-- INPUT --
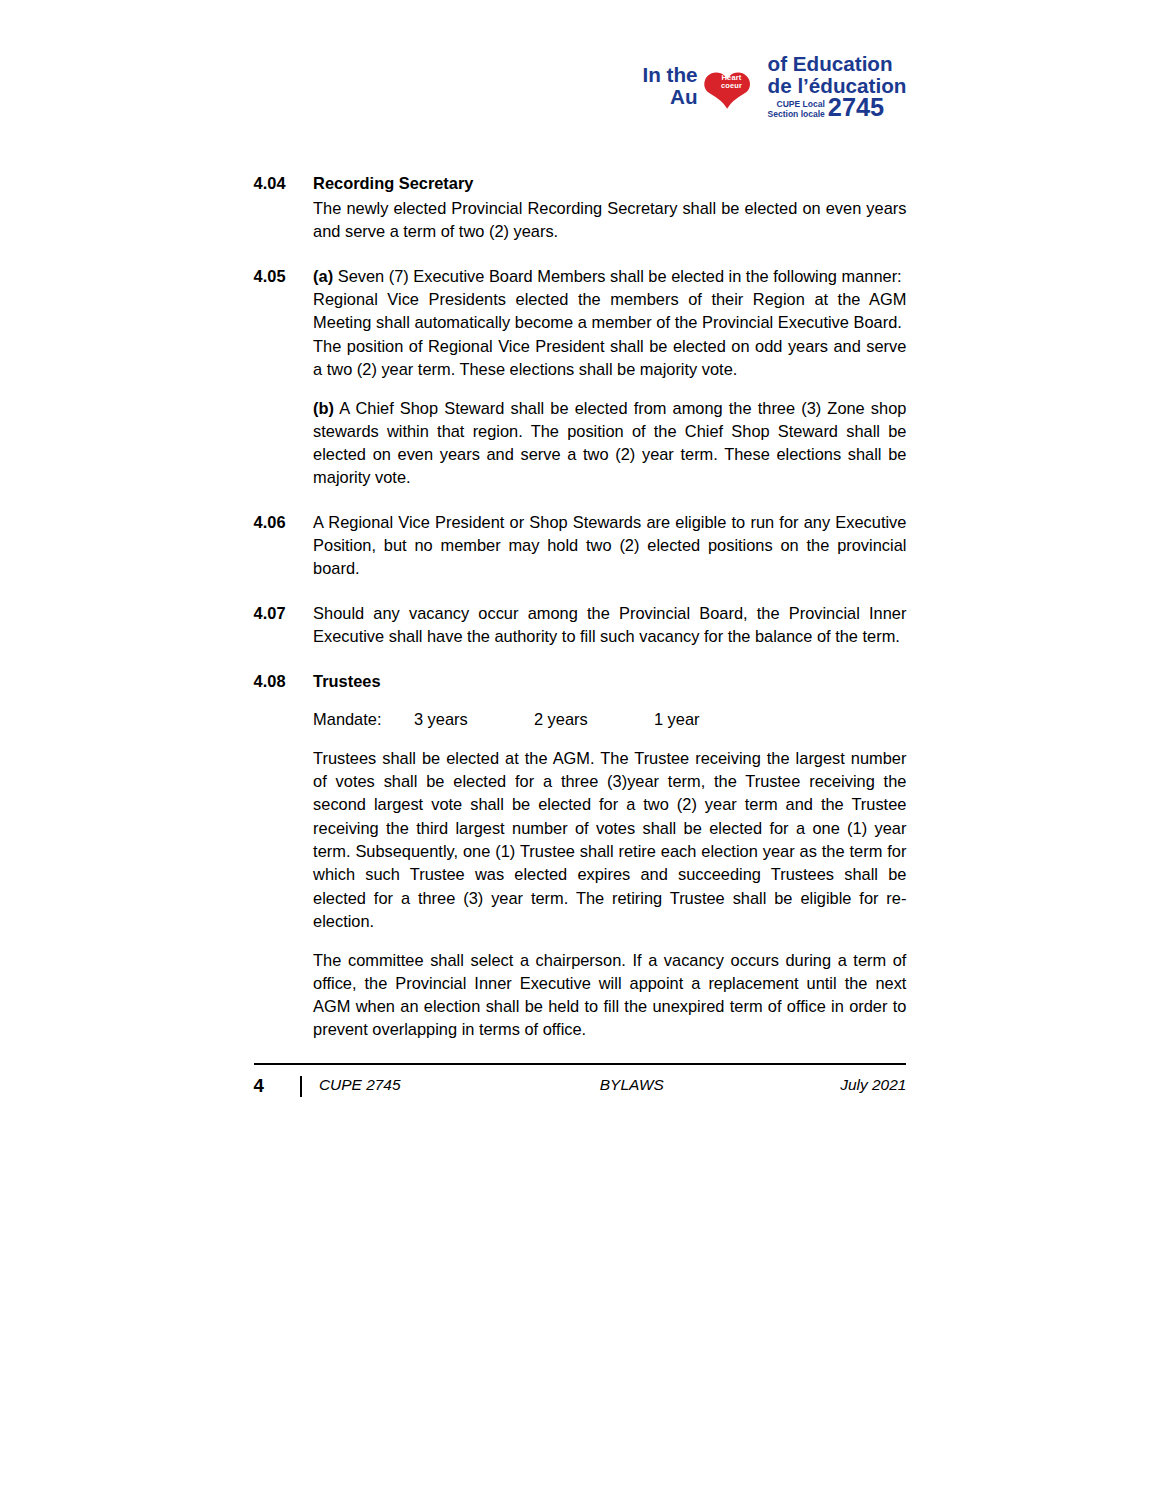In the
Au
❤
Heart
coeur
of Education
de l’éducation
CUPE Local
Section locale
2745
4.04
Recording Secretary
The newly elected Provincial Recording Secretary shall be elected on even years and serve a term of two (2) years.
4.05
(a) Seven (7) Executive Board Members shall be elected in the following manner:
Regional Vice Presidents elected the members of their Region at the AGM Meeting shall automatically become a member of the Provincial Executive Board. The position of Regional Vice President shall be elected on odd years and serve a two (2) year term. These elections shall be majority vote.
(b) A Chief Shop Steward shall be elected from among the three (3) Zone shop stewards within that region. The position of the Chief Shop Steward shall be elected on even years and serve a two (2) year term. These elections shall be majority vote.
4.06
A Regional Vice President or Shop Stewards are eligible to run for any Executive Position, but no member may hold two (2) elected positions on the provincial board.
4.07
Should any vacancy occur among the Provincial Board, the Provincial Inner Executive shall have the authority to fill such vacancy for the balance of the term.
4.08
Trustees
Mandate: 3 years 2 years1 year
Trustees shall be elected at the AGM. The Trustee receiving the largest number of votes shall be elected for a three (3)year term, the Trustee receiving the second largest vote shall be elected for a two (2) year term and the Trustee receiving the third largest number of votes shall be elected for a one (1) year term. Subsequently, one (1) Trustee shall retire each election year as the term for which such Trustee was elected expires and succeeding Trustees shall be elected for a three (3) year term. The retiring Trustee shall be eligible for re-election.
The committee shall select a chairperson. If a vacancy occurs during a term of office, the Provincial Inner Executive will appoint a replacement until the next AGM when an election shall be held to fill the unexpired term of office in order to prevent overlapping in terms of office.
4
CUPE 2745
BYLAWS
July 2021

-- WORK REQUEST --
Select and copy every line of the material that holds the string "Recording".

-- WRITTEN REPLY --
Recording Secretary
The newly elected Provincial Recording Secretary shall be elected on even years and serve a term of two (2) years.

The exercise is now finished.